Proyek yang digarap oleh Country Garden Holdings Co Ltd untuk membangun sebuah kota bagi 700.000 orang di negara bagian Johor yang berbatasan dengan Singapura itu, kini menghadapi ketidakpastian sejak koalisi Mahathir meraih kemenangan mengejutkan pada pemilihan umum Mei.

“Satu hal yang pasti, kota yang akan dibangun itu tidak bisa dijual kepada orang asing,” kata Mahathir dalam konferensi pers di Kuala Lumpur seperti dikutip Reuters.

“Kami tidak akan memberikan visa bagi orang-orang untuk datang dan tinggal di sini,” tambahnya. “Kami keberatan karena dibangun untuk orang asing, bukan dibangun untuk orang Malaysia. Sebagian besar orang Malaysia tidak mampu membeli rumah susun itu. ”

Para pembeli asal Cina menguasai sekitar dua pertiga dari pemilik unit Hutan Kota yang dijual sejauh ini, dengan 20 persen dari Malaysia dan sisanya dari 22 negara lain, termasuk Indonesia, Vietnam, dan Korea Selatan.

Country Garden Pacificview Sdn Bhd, adalah perusahaan patungan antara Country Garden dan pemerintah negara bagian Johor untuk mengembangkan Forest City. Mereka mengklaim telah mematuhi semua peraturan yang diperlukan dalam mengembangkan proyek tersebut.

Pernyataan Mahathir dinilai telah “diambil di luar konteks kesepakatan” sebelumnya dan komentarnya dinilai tak sesuai dengan isi pertemuan dua pekan lalu antara perdana menteri dan ketua Country Garden, Yeung Kwok Keung.

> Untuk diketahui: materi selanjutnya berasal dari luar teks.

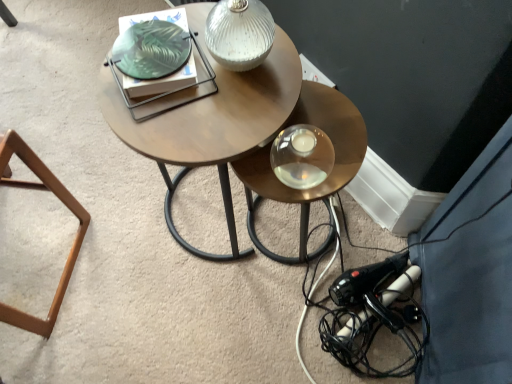
The width and height of the screenshot is (512, 384). Describe the element at coordinates (212, 120) in the screenshot. I see `woodenmaterial/texturecoffee table at center` at that location.

Locate an element on the screen. woodenmaterial/texturecoffee table at center is located at coordinates (212, 120).

The width and height of the screenshot is (512, 384). Describe the element at coordinates (239, 34) in the screenshot. I see `white textured glass table lamp at upper center` at that location.

Identify the location of woodenmaterial/texturecoffee table at center. 212,120.

Which of these two, white textured glass table lamp at upper center or brown wooden stool at lower left, is bigger?

With larger size is brown wooden stool at lower left.

Is white textured glass table lamp at upper center oriented towards brown wooden stool at lower left?

No, white textured glass table lamp at upper center is not aimed at brown wooden stool at lower left.

In terms of width, does white textured glass table lamp at upper center look wider or thinner when compared to brown wooden stool at lower left?

In the image, white textured glass table lamp at upper center appears to be more narrow than brown wooden stool at lower left.

Considering the sizes of woodenmaterial/texturecoffee table at center and white textured glass table lamp at upper center in the image, is woodenmaterial/texturecoffee table at center taller or shorter than white textured glass table lamp at upper center?

woodenmaterial/texturecoffee table at center is taller than white textured glass table lamp at upper center.

Is woodenmaterial/texturecoffee table at center looking in the opposite direction of white textured glass table lamp at upper center?

No, woodenmaterial/texturecoffee table at center is not facing the opposite direction of white textured glass table lamp at upper center.

How many degrees apart are the facing directions of woodenmaterial/texturecoffee table at center and white textured glass table lamp at upper center?

The angle between the facing direction of woodenmaterial/texturecoffee table at center and the facing direction of white textured glass table lamp at upper center is 18.4 degrees.

Looking at this image, from the image's perspective, is woodenmaterial/texturecoffee table at center over white textured glass table lamp at upper center?

No, from the image's perspective, woodenmaterial/texturecoffee table at center is not over white textured glass table lamp at upper center.

From the image's perspective, which one is positioned higher, brown wooden stool at lower left or white textured glass table lamp at upper center?

white textured glass table lamp at upper center.

Is point (41, 325) closer or farther from the camera than point (220, 28)?

Clearly, point (41, 325) is more distant from the camera than point (220, 28).

From a real-world perspective, is brown wooden stool at lower left positioned above or below white textured glass table lamp at upper center?

From a real-world perspective, brown wooden stool at lower left is physically below white textured glass table lamp at upper center.

What's the angular difference between brown wooden stool at lower left and white textured glass table lamp at upper center's facing directions?

The angular difference between brown wooden stool at lower left and white textured glass table lamp at upper center is 161 degrees.

Is woodenmaterial/texturecoffee table at center shorter than black plastic hairdryer at lower right?

No.

From the image's perspective, relative to black plastic hairdryer at lower right, is woodenmaterial/texturecoffee table at center above or below?

Based on their image positions, woodenmaterial/texturecoffee table at center is located above black plastic hairdryer at lower right.

What's the angular difference between woodenmaterial/texturecoffee table at center and black plastic hairdryer at lower right's facing directions?

53.4 degrees separate the facing orientations of woodenmaterial/texturecoffee table at center and black plastic hairdryer at lower right.

Consider the image. Between woodenmaterial/texturecoffee table at center and black plastic hairdryer at lower right, which one appears on the right side from the viewer's perspective?

black plastic hairdryer at lower right.

Find the location of a particular element. The image size is (512, 384). table behind the white textured glass table lamp at upper center is located at coordinates (327, 177).

From a real-world perspective, is metallic gold table at center located higher than white textured glass table lamp at upper center?

No.

Is metallic gold table at center shorter than white textured glass table lamp at upper center?

No.

Is metallic gold table at center facing away from white textured glass table lamp at upper center?

No.

Is white textured glass table lamp at upper center to the left of black plastic hairdryer at lower right from the viewer's perspective?

Yes, white textured glass table lamp at upper center is to the left of black plastic hairdryer at lower right.

Which is nearer, (249, 4) or (298, 337)?

The point (249, 4) is in front.

Is black plastic hairdryer at lower right inside white textured glass table lamp at upper center?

“Dalam pertemuan, Tun Mahathir menegaskan kembali bahwa dia menyambut investasi asing yang dapat menciptakan peluang kerja, mempromosikan transfer teknologi dan inovasi yang dapat menguntungkan pertumbuhan ekonomi Malaysia dan penciptaan lapangan kerja,” kata perusahaan itu dalam sebuah pernyataan.

Saham di Country Garden yang terdaftar di Hong Kong yang naik sebanyak 3,9 persen pada Senin pagi, memangkas kenaikan mereka menjadi 2,5 persen setelah komentar Mahathir tersebut.

Mahathir telah menjadi “kritikus yang gigih” terhadap Forest City dan mega proyek infrastruktur lainnya yang didukung oleh dana dari Cina, menuduh pendahulunya dan mantan anak didiknya, Najib Razak, menjual negara itu ke Cina.

Mahathir menyerap aspirasi ketidaksenangan publik atas ketergantungan berlebihan pada ibukota Cina, dan mengatakan bahwa itu adalah cara Najib untuk menutupi kekurangan yang disebabkan oleh kesalahan pengelolaan keuangan dan korupsi pemerintahannya, khususnya pada skandal korupsi 1Malaysia Development Berhad (1MDB).

Warga Malaysia yang tinggal di Johor mengeluhkan banyak orang Tionghoa yang mencuri properti di Forest City, selain kekhawatiran kerusakan lingkungan, banjir di pasar properti, dan dampak reklamasi lahan terhadap perikanan.

Sebelum pemilihan umum, permintaan Cina untuk apartemen Forest City sudah melambat selama beberapa tahun terakhir karena Beijing bergerak untuk membendung arus modal keluar.

Komentar terakhir Mahathir diperkirakan tidak akan membuat dampak signifikan dalam kinerja keuangan di State Garden secara keseluruhan, kata analis DBS, Carol Wu.

“Dampaknya tidak akan signifikan karena dari tahun ke tahun hanya mencapai 0,5 persen dari penjualannya. Ini bisa dengan mudah dibuat oleh penjualan di wilayah lain, ”kata Wu.